Heat pumps cool buildings by removing heat from the inside and pushing it outside, like a refrigerator. But unlike a refrigerator, they can also heat an enclosed area by reversing the process. To top it off, heat pumps are typically more efficient than conventional heating and cooling devices.
[...] The team's thermoacoustic heat pump consists of a metal tube filled with nitrogen connected on one end to a loudspeaker that plays a sound roughly a hundred times more powerful than the noise from a chainsaw. The sound waves cause the nitrogen to compress and expand. When the gas is allowed to expand toward the loudspeaker end of the tube, it gets cool, much like how perfume sprayed from a mister cools as it dissipates.
"Inside of the tube it's as loud as rock and roll. Outside, it is dead silent," says Ramon.
Other thermostatic heat pumps work similarly, but the new one also uses water via a stack of wet paper strips placed at the other end of the tube. When the nitrogen condenses and expands, it evaporates some of this water and the turns it into vapour. This process releases energy and cools the gas further.
The whole process can also be run in reverse to generate heat rather than remove it.
[...] Simone Hochgreb at the University of Cambridge, who was not involved in the project, says that this kind of thermoacoustic device is promising because it may be efficient enough to run entirely off solar power. However, there is a trade-off. One benefit of thermoacoustic devices is that they are relatively simple to assemble because the only moving part is a loudspeaker. Adding the stack of wet strips makes the pump more efficient but also more complicated to manufacture, she says.
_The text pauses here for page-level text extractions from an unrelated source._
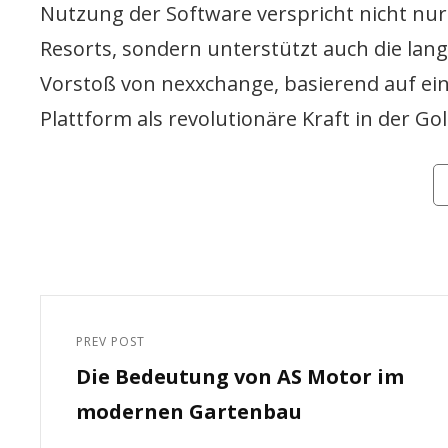
Nutzung der Software verspricht nicht n
Resorts, sondern unterstützt auch die lang
Vorstoß von nexxchange, basierend auf ein
Plattform als revolutionäre Kraft in der
Ca
Beitragsnavigation
PREV POST
Previous
Die Bedeutung von AS Motor im
Post
modernen Gartenbau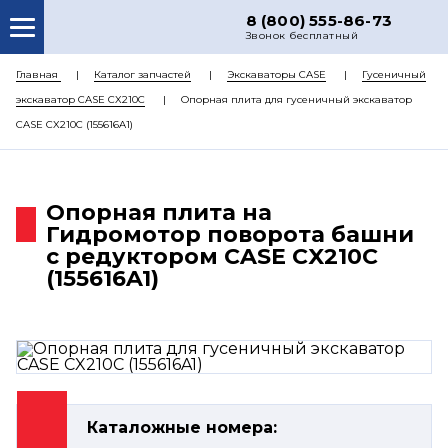
8 (800) 555-86-73
Звонок бесплатный
О НАС
Главная
Каталог запчастей
Экскаваторы CASE
Гусеничный
экскаватор CASE CX210C
Опорная плита для гусеничный экскаватор
КАТАЛОГ ЗАПЧАСТЕЙ
CASE CX210C (155616A1)
РЕМОНТ
ДОСТАВКА
Опорная плита на
ЦЕНЫ
Гидромотор поворота башни
с редуктором CASE CX210C
КОНТАКТЫ
(155616A1)
Каталожные номера: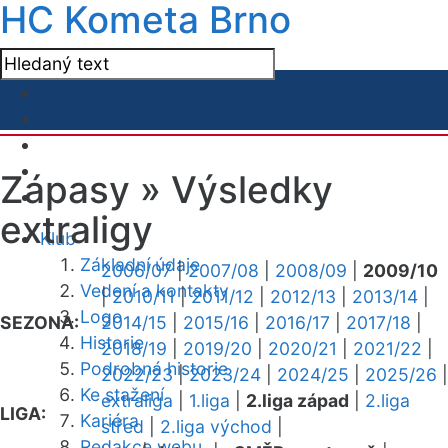
HC Kometa Brno
Zápasy »
Výsledky
extraligy
Klub
Základní údaje
2006/07
|
2007/08
|
2008/09
|
2009/10
Vedení a kontakty
|
2010/11
|
2011/12
|
2012/13
|
2013/14
|
Logo
SEZONA:
2014/15
|
2015/16
|
2016/17
|
2017/18
|
Historie
2018/19
|
2019/20
|
2020/21
|
2021/22
|
Podrobná historie
2022/23
|
2023/24
|
2024/25
|
2025/26
|
Ke stažení
extraliga
|
1.liga
|
2.liga západ
|
2.liga
LIGA:
Kariéra
střed
|
2.liga východ
|
Redakce webu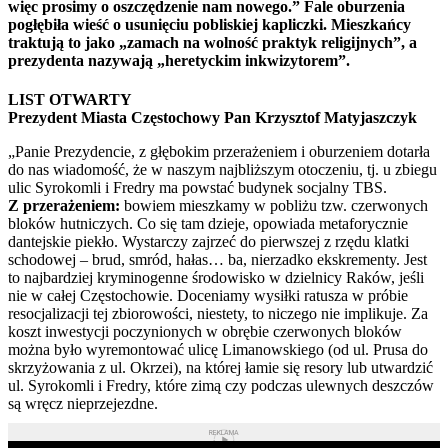
więc prosimy o oszczędzenie nam nowego.” Fale oburzenia
pogłębiła wieść o usunięciu pobliskiej kapliczki. Mieszkańcy
traktują to jako „zamach na wolność praktyk religijnych”, a
prezydenta nazywają „heretyckim inkwizytorem”.
LIST OTWARTY
Prezydent Miasta Częstochowy Pan Krzysztof Matyjaszczyk
„Panie Prezydencie, z głębokim przerażeniem i oburzeniem dotarła
do nas wiadomość, że w naszym najbliższym otoczeniu, tj. u zbiegu
ulic Syrokomli i Fredry ma powstać budynek socjalny TBS.
Z przerażeniem:
bowiem mieszkamy w pobliżu tzw. czerwonych
bloków hutniczych. Co się tam dzieje, opowiada metaforycznie
dantejskie piekło. Wystarczy zajrzeć do pierwszej z rzędu klatki
schodowej – brud, smród, hałas… ba, nierzadko ekskrementy. Jest
to najbardziej kryminogenne środowisko w dzielnicy Raków, jeśli
nie w całej Częstochowie. Doceniamy wysiłki ratusza w próbie
resocjalizacji tej zbiorowości, niestety, to niczego nie implikuje. Za
koszt inwestycji poczynionych w obrębie czerwonych bloków
można było wyremontować ulicę Limanowskiego (od ul. Prusa do
skrzyżowania z ul. Okrzei), na której łamie się resory lub utwardzić
ul. Syrokomli i Fredry, które zimą czy podczas ulewnych deszczów
są wręcz nieprzejezdne.
REKLAMA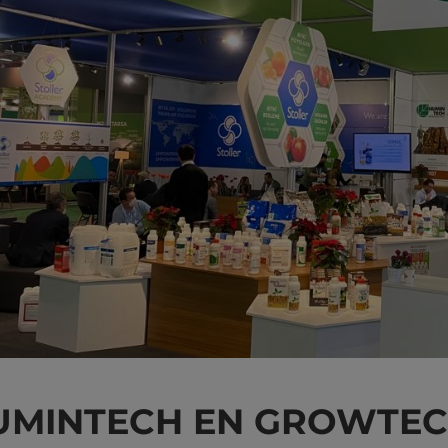
UMINTECH EN GROWTECH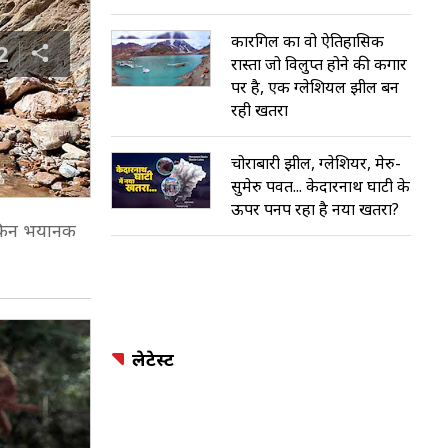
कारगिल का वो ऐतिहासिक
2
रास्ता जो विलुप्त होने की कगार
पर है, एक ग्लेशियल झील बन
रही खतरा
चोराबारी झील, ग्लेशियर, मेरु-
सुमेरु पर्वत... केदारनाथ घाटी के
ऊपर पनप रहा है नया खतरा?
लेकिन भयानक
लेटेस्ट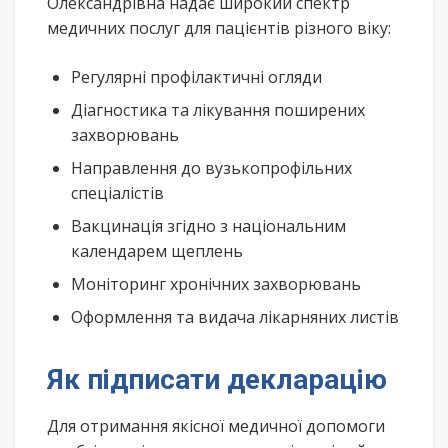
Олександрівна надає широкий спектр
медичних послуг для пацієнтів різного віку:
Регулярні профілактичні огляди
Діагностика та лікування поширених
захворювань
Направлення до вузькопрофільних
спеціалістів
Вакцинація згідно з національним
календарем щеплень
Моніторинг хронічних захворювань
Оформлення та видача лікарняних листів
Як підписати декларацію
Для отримання якісної медичної допомоги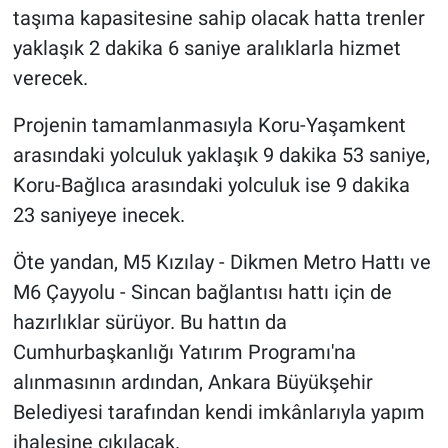
taşıma kapasitesine sahip olacak hatta trenler
yaklaşık 2 dakika 6 saniye aralıklarla hizmet
verecek.
Projenin tamamlanmasıyla Koru-Yaşamkent
arasındaki yolculuk yaklaşık 9 dakika 53 saniye,
Koru-Bağlıca arasındaki yolculuk ise 9 dakika
23 saniyeye inecek.
Öte yandan, M5 Kızılay - Dikmen Metro Hattı ve
M6 Çayyolu - Sincan bağlantısı hattı için de
hazırlıklar sürüyor. Bu hattın da
Cumhurbaşkanlığı Yatırım Programı'na
alınmasının ardından, Ankara Büyükşehir
Belediyesi tarafından kendi imkânlarıyla yapım
ihalesine çıkılacak.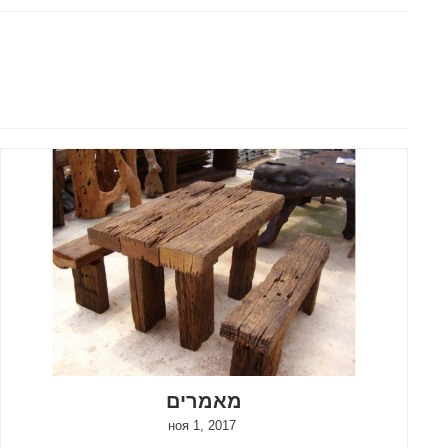
מאמרים
ноя 1, 2017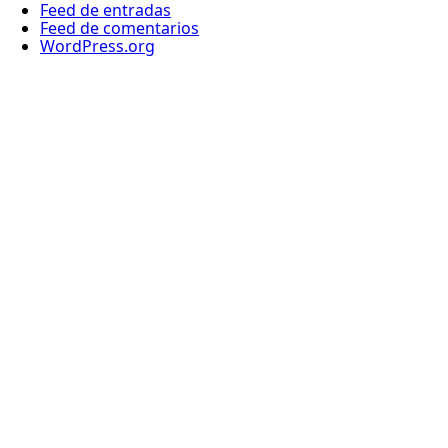
Feed de entradas
Feed de comentarios
WordPress.org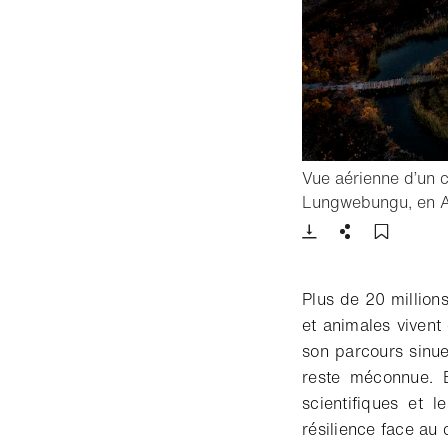
Vue aérienne d’un co
Lungwebungu, en A
Télécharger
Partager
Ajoute
Plus de 20 million
et animales viven
son parcours sinu
reste méconnue. 
scientifiques et 
résilience face au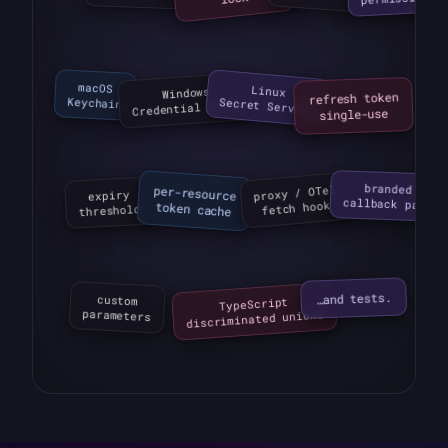
macOS

Windows

Linux

refresh token

Keychain
Secret Service
Credential Store
single-use
branded

proxy / OTel

expiry

per-resource

callback page
fetch hook
token cache
threshold
…and tests.
TypeScript

custom

discriminated unions
parameters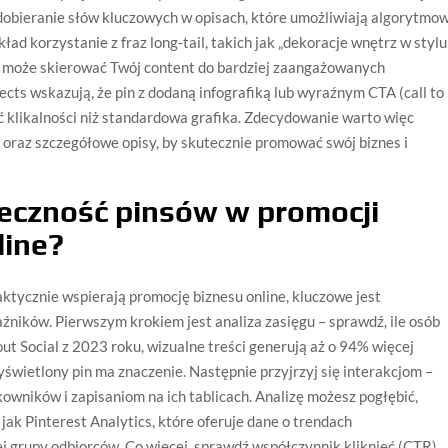
 dobieranie słów kluczowych w opisach, które umożliwiają algorytmow
ad korzystanie z fraz long-tail, takich jak „dekoracje wnętrz w stylu
, może skierować Twój content do bardziej zaangażowanych
cts wskazują, że pin z dodaną infografiką lub wyraźnym CTA (call to
 klikalności niż standardowa grafika. Zdecydowanie warto więc
 oraz szczegółowe opisy, by skutecznie promować swój biznes i
teczność pinsów w promocji
line?
aktycznie wspierają promocję biznesu online, kluczowe jest
ników. Pierwszym krokiem jest analiza zasięgu – sprawdź, ile osób
t Social z 2023 roku, wizualne treści generują aż o 94% więcej
świetlony pin ma znaczenie. Następnie przyjrzyj się interakcjom –
kowników i zapisaniom na ich tablicach. Analizę możesz pogłębić,
jak Pinterest Analytics, które oferuje dane o trendach
j grupy odbiorców. Co więcej, sprawdź współczynnik kliknięć (CTR).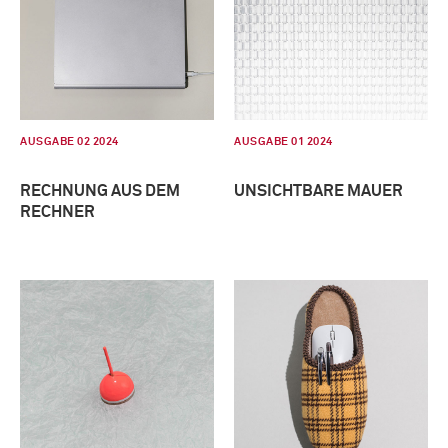
AUSGABE 02 2024
AUSGABE 01 2024
RECHNUNG AUS DEM
UNSICHTBARE MAUER
RECHNER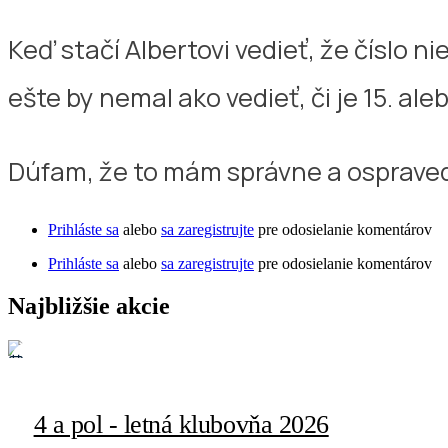
Keď stačí Albertovi vedieť, že číslo ni
ešte by nemal ako vedieť, či je 15. aleb
Dúfam, že to mám správne a ospraved
Prihláste sa
alebo
sa zaregistrujte
pre odosielanie komentárov
Prihláste sa
alebo
sa zaregistrujte
pre odosielanie komentárov
Najbližšie akcie
06. Aug. 2026
4 a pol - letná klubovňa 2026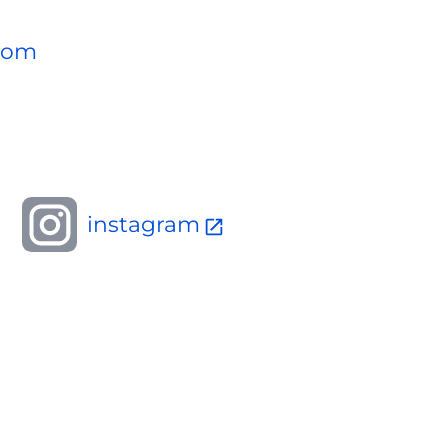
.com
instagram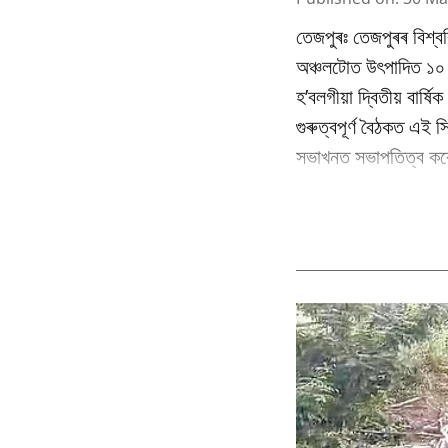
তেজপুৰঃ তেজপুৰৰ বিশ্বব
অঞ্চলটোত উৎপাদিত ১০ বি
হ’বলগীয়া দ্বিতীয় বাৰ্
গুৰুত্বপূৰ্ণ বৈঠকত এই স
সভাখনত সভাপতিত্ব কৰে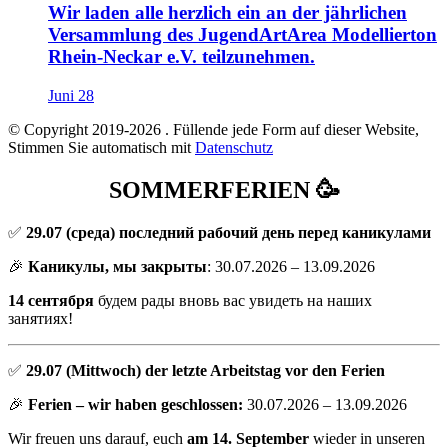
Wir laden alle herzlich ein an der jährlichen
Versammlung des JugendArtArea Modellierton
Rhein-Neckar e.V. teilzunehmen.
Juni 28
© Copyright 2019-2026
. Füllende jede Form auf dieser Website,
Stimmen Sie automatisch mit
Datenschutz
SOMMERFERIEN 🥳
✅
29.07
(среда) последний рабочий день перед каникулами
🎉
Каникулы, мы закрыты
: 30.07.2026 – 13.09.2026
14 сентября
будем рады вновь вас увидеть на наших
занятиях!
✅
29.07 (Mittwoch) der letzte Arbeitstag vor den Ferien
🎉
Ferien – wir haben geschlossen:
30.07.2026 – 13.09.2026
Wir freuen uns darauf, euch
am 14. September
wieder in unseren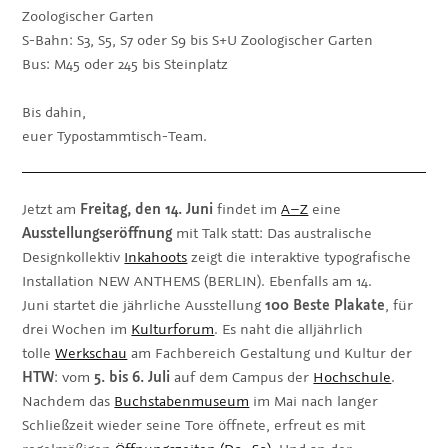
Zoologischer Garten
S-Bahn: S3, S5, S7 oder S9 bis S+U Zoologischer Garten
Bus: M45 oder 245 bis Steinplatz
Bis dahin,
euer Typostammtisch-Team.
Jetzt am
Freitag, den 14. Juni
findet im
A–Z
eine
Ausstellungseröffnung
mit Talk statt: Das australische
Designkollektiv
Inkahoots
zeigt die interaktive typografische
Installation NEW ANTHEMS (BERLIN). Ebenfalls am 14.
Juni startet die jährliche Ausstellung
100 Beste Plakate
, für
drei Wochen im
Kulturforum
. Es naht die alljährlich
tolle
Werkschau
am Fachbereich Gestaltung und Kultur der
HTW
: vom
5. bis 6. Juli
auf dem Campus der
Hochschule
.
Nachdem das
Buchstabenmuseum
im Mai nach langer
Schließzeit wieder seine Tore öffnete, erfreut es mit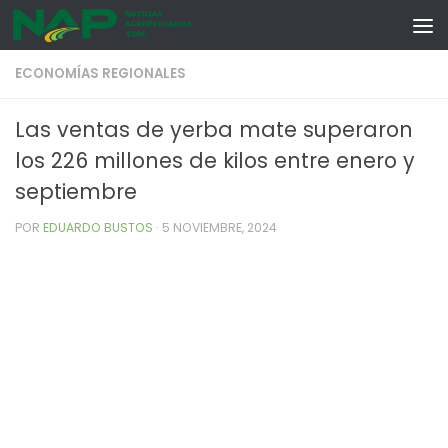
Skip to content
ECONOMÍAS REGIONALES
Las ventas de yerba mate superaron
los 226 millones de kilos entre enero y
septiembre
POR
EDUARDO BUSTOS
·
5 NOVIEMBRE, 2024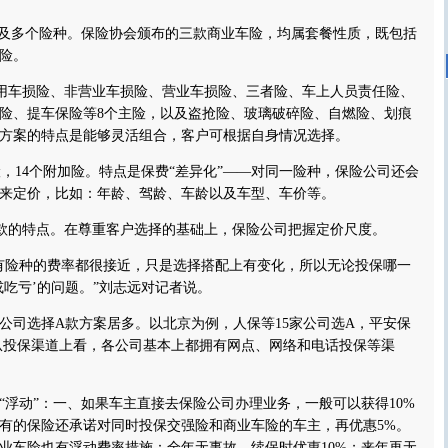
及多个险种。保险协会颁布的三款商业车险，均属套餐性质，既包括
险。
车损险、非营业车损险、营业车损险、三者险、车上人员责任险、
险、提车保险等8个主险，以及盗抢险、玻璃破碎险、自燃险、划痕
个方案的特点是能够灵活组合，客户可根据自身情况选择。
14个附加险。特点是保费“差异化”——对同一险种，保险公司还会
来定价，比如：年龄、驾龄、车龄以及车型、车价等。
的特点。在尊重客户选择的基础上，保险公司把握定价尺度。
险种的费率都很接近，只是选择搭配上有变化，所以无论投保哪一
或吃亏’的问题。”刘志远对记者说。
司选择A款方案居多。以北京为例，人保等15家公司选A，平安保
从投保渠道上看，各公司基本上都拥有网点、网络和电话投保等渠
动”：一、如果车主直接去保险公司办理业务，一般可以获得10%
有的保险还承诺对同时投保交强险和商业车险的车主，再优惠5%。
业车险也有浮动费率措施：全年无事故，续保时优惠10%；来年再无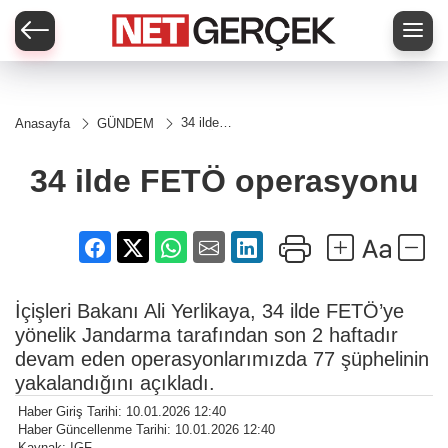
34 ilde
Anasayfa
GÜNDEM
FETÖ
operasyonu
34 ilde FETÖ operasyonu
İçişleri Bakanı Ali Yerlikaya, 34 ilde FETÖ’ye
yönelik Jandarma tarafından son 2 haftadır
devam eden operasyonlarımızda 77 şüphelinin
yakalandığını açıkladı.
Haber Giriş Tarihi: 10.01.2026 12:40
Haber Güncellenme Tarihi: 10.01.2026 12:40
Kaynak: IGF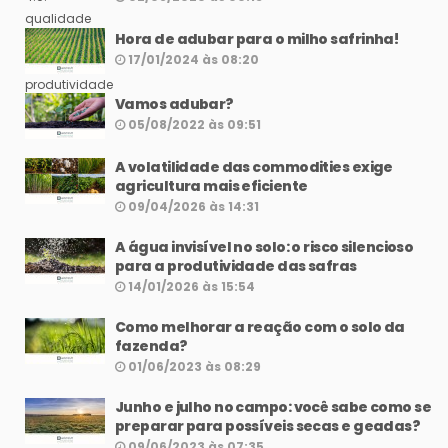
Hora de adubar para o milho safrinha!
17/01/2024 às 08:20
Vamos adubar?
05/08/2022 às 09:51
A volatilidade das commodities exige
agricultura mais eficiente
09/04/2026 às 14:31
A água invisível no solo: o risco silencioso
para a produtividade das safras
14/01/2026 às 15:54
Como melhorar a reação com o solo da
fazenda?
01/06/2023 às 08:29
Junho e julho no campo: você sabe como se
preparar para possíveis secas e geadas?
09/06/2023 às 07:35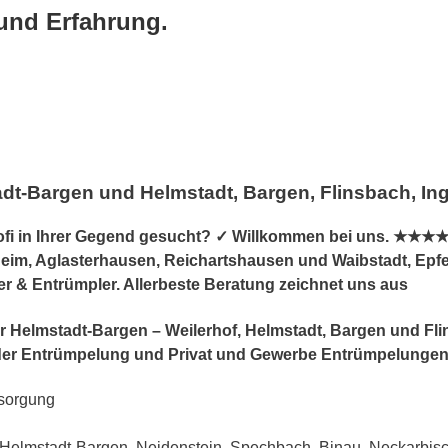
 und Erfahrung.
dt-Bargen und Helmstadt, Bargen, Flinsbach, In
 in Ihrer Gegend gesucht? ✓ Willkommen bei uns. ★★★★★ F
im, Aglasterhausen, Reichartshausen und Waibstadt, Epfen
er & Entrümpler. Allerbeste Beratung zeichnet uns aus
 für Helmstadt-Bargen – Weilerhof, Helmstadt, Bargen und F
er Entrümpelung und Privat und Gewerbe Entrümpelungen
sorgung
Helmstadt-Bargen, Neidenstein, Spechbach, Binau, Neckarbisc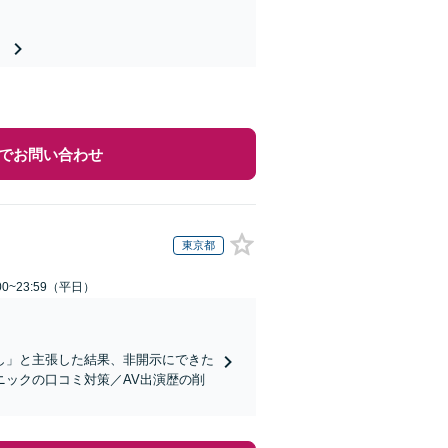
。
でお問い合わせ
東京都
0~23:59（平日）
なし」と主張した結果、非開示にできた
ックの口コミ対策／AV出演歴の削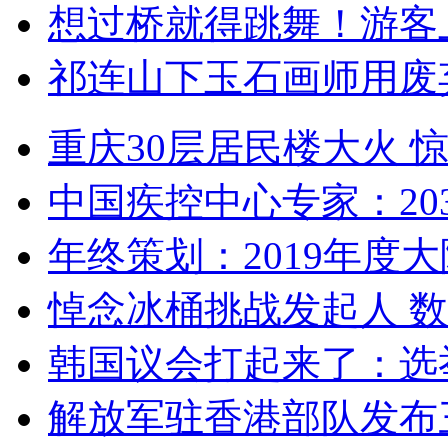
想过桥就得跳舞！游客
祁连山下玉石画师用废
重庆30层居民楼大火
中国疾控中心专家：203
年终策划：2019年度大陆
悼念冰桶挑战发起人 数百
韩国议会打起来了：选举
解放军驻香港部队发布三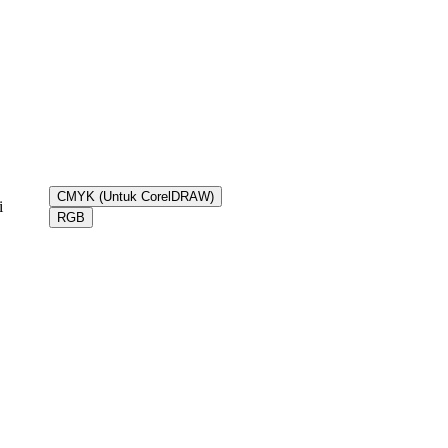
CMYK (Untuk CorelDRAW)
i
RGB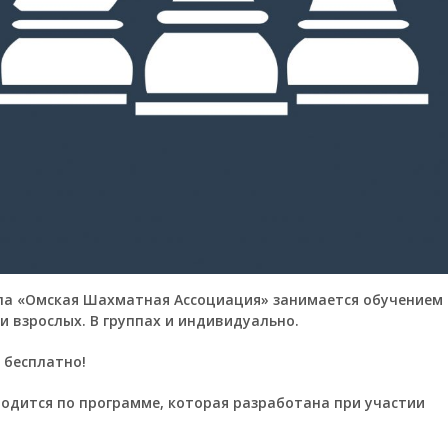
а «Омская Шахматная Ассоциация» занимается обучением
 и взрослых. В группах и индивидуально.
 бесплатно!
одится по программе, которая разработана при участии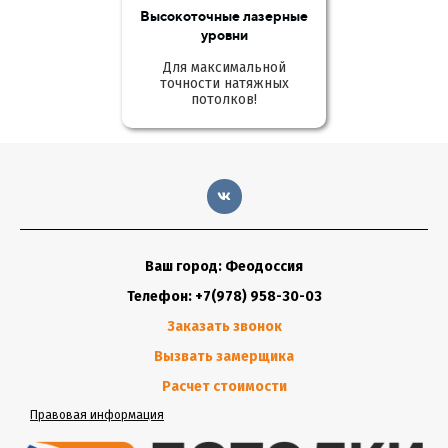
Высокоточные лазерные
уровни
Для максимальной
точности натяжных
потолков!
Ваш город: Феодоссия
Телефон: +7(978) 958-30-03
Заказать звонок
Вызвать замерщика
Расчет стоимости
Правовая информация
(Score: 3, Interesting) by istartedi on Tuesday December 13, @11:31PM
3X some number, but how does it compare to current practical heat pump technology? Not having to use the other refrigerant chemicals would be an advantage that would make some loss of efficiency acceptable; but we can't judge any of this because they've left out that key number. I guess we're expected to know what X is based on our experience with thermoacoustic heat pumps... but we don't have it. A good journalist would have dug in and got that number for us.